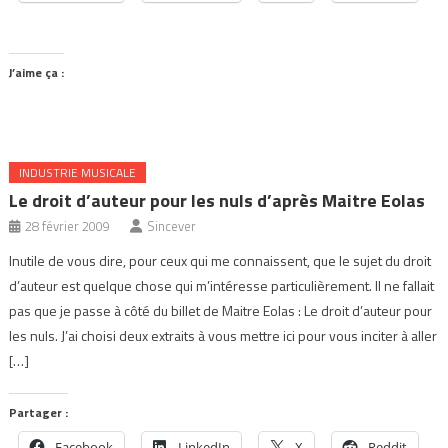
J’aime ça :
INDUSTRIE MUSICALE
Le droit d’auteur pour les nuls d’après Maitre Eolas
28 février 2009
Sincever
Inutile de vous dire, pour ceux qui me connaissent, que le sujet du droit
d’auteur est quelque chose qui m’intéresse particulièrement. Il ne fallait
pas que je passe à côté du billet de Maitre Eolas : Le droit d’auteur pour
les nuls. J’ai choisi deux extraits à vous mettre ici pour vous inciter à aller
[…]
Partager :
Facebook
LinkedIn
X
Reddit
§
§ **WORK ITEM**:
With the images removed, write out all of the material above exactly.

§ **COMPLETED TASK**:
J’aime ça :
INDUSTRIE MUSICALE
Le droit d’auteur pour les nuls d’après Maitre Eolas
28 février 2009
Sincever
Inutile de vous dire, pour ceux qui me connaissent, que le sujet du droit
d’auteur est quelque chose qui m’intéresse particulièrement. Il ne fallait
pas que je passe à côté du billet de Maitre Eolas : Le droit d’auteur pour
les nuls. J’ai choisi deux extraits à vous mettre ici pour vous inciter à aller
[…]
Partager :
Facebook
LinkedIn
X
Reddit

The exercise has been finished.